I can't see the issues around the coal industry in black and white terms, even though I'd vote for any ethical replacement plan in a heartbeat.

As much as people build places, places substantially build our identities, and people literally lived and died by coal mines where I grew up. I went to primary school at Nulkaba which means place of coal. My father always identified himself as a coal miner even though his job literally broke his back. If I'd been a boy, I might have ended up down a mine and I would have made a lot more money than I have, but I'm not sure I'd be less conflicted.

I've been down one longwall coal mine that extended under Lake Maquarie, near Newcastle. My group put on oversized, borrowed protective gear and travelled down to the shaft in a buggy. Inside it was cool and damp with salt water drips coming through the roof.

We were in near darkness until we got to the shaft where the machine was waiting with its rotating, snaggle-tooth head poised to take another gouge. I'd anticipated fear of being enclosed down there, like a scene from Birdsong, but it was actually fairly spacious.

The job was to walk along catwalks, overseeing mechanisation. The miner held a remote control device in his (potentially her) hands, rather than a pick or shovel. The crew, far fewer than in old bord and pillar style mines. Clinical and lacking the sad romance of a D. H. Lawrence novel.

For a few weeks in 2006, Australians and people around the world were captivated by the working conditions and hardships of miners when Todd Russell and Brant Webb were trapped underground at Beaconsfield. Yet, inevitably, the interest in these human faces of mining faded, less quickly than the name of their colleague who died. He was Larry Knight.

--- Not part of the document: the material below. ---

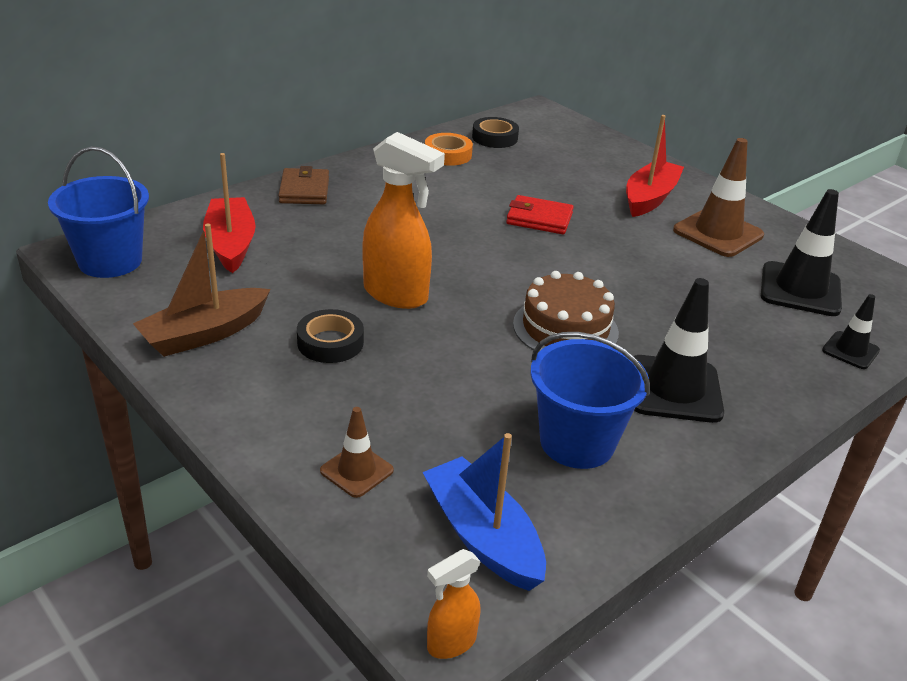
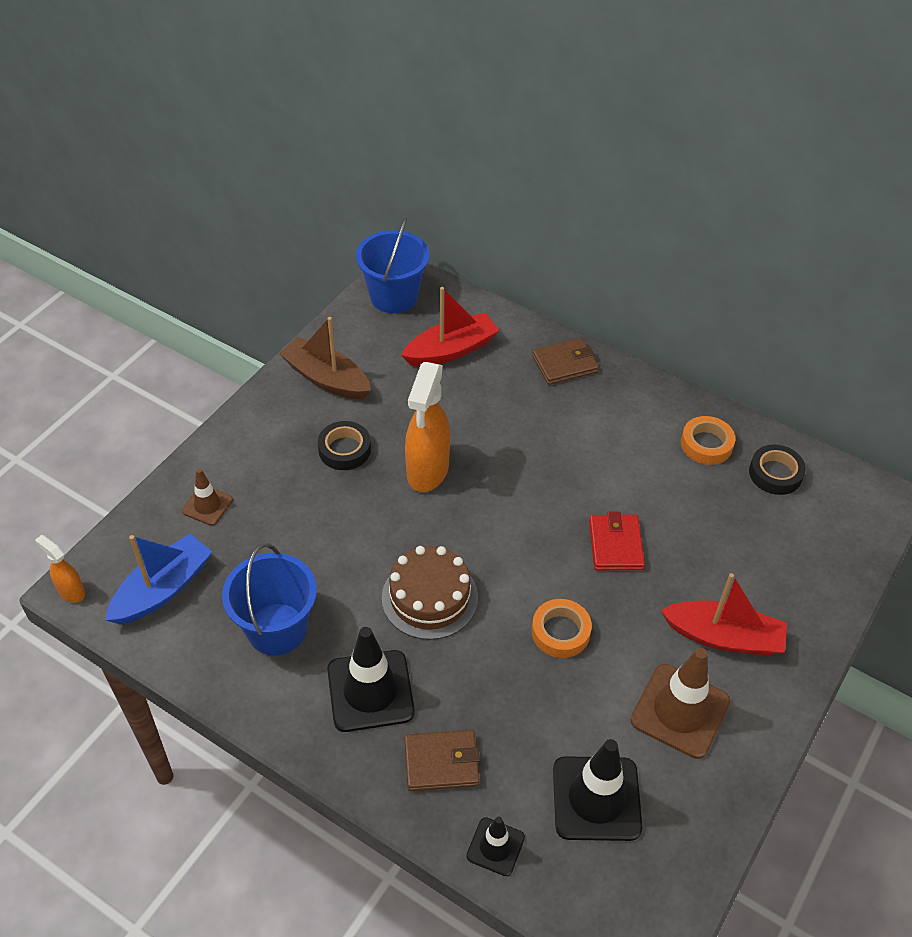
camera: 75 degrees right, 15 degrees up
none -> brown wallet [404,730,480,791]
none -> orange tape [532,599,592,658]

Unfortunately, restating coal's incontrovertible damage to places and people isn't redundant. In 2003, the Australian Bureau of Statistics Yearbook was already saying mining damages to the environment, including serious erosion and contamination, noting that costs of rehabilitation had risen then by 62 per cent since 1996-97.

 

"There is a deep tension between policy paralysis, increasing prices, town survival, and the mountain of evidence linking mining to so many negative impacts on people and places over the last 150 years."

 

And while mining has been part of the backbone of Australia's economy, it's come at a horrendous human price.